* _EXERCISE OBJECTIVE_
In every one of the records below, swap "instrument record" for "timepiece log" and reproduce the lines with nothing else altered. Leave the pictures out of your answer.

━━━

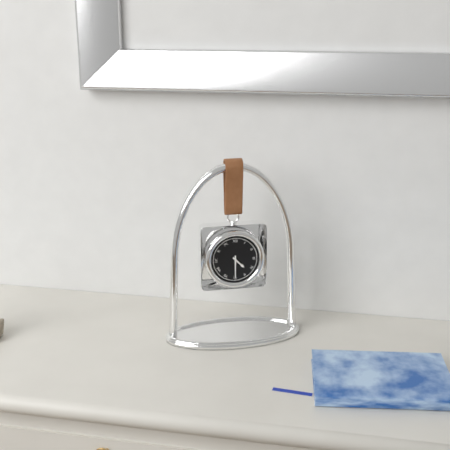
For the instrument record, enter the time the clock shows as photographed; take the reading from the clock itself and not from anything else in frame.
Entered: 4:30
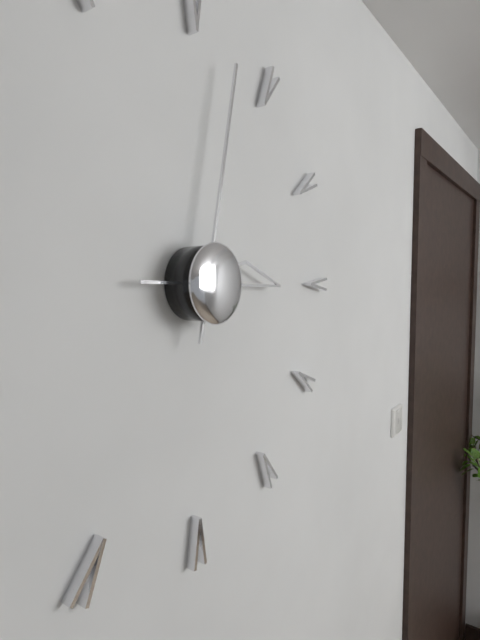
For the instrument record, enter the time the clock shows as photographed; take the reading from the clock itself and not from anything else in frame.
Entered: 3:02
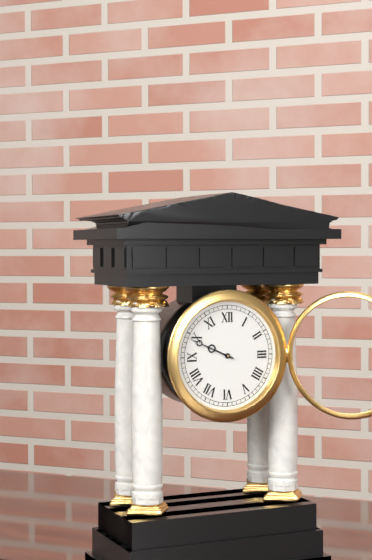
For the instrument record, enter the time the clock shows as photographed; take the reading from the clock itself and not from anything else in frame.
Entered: 9:49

━━━

* _CORRECT OUTPUT_
For the timepiece log, enter the time the clock shows as photographed; take the reading from the clock itself and not from anything else in frame.
Entered: 4:30
For the timepiece log, enter the time the clock shows as photographed; take the reading from the clock itself and not from anything else in frame.
Entered: 3:02
For the timepiece log, enter the time the clock shows as photographed; take the reading from the clock itself and not from anything else in frame.
Entered: 9:49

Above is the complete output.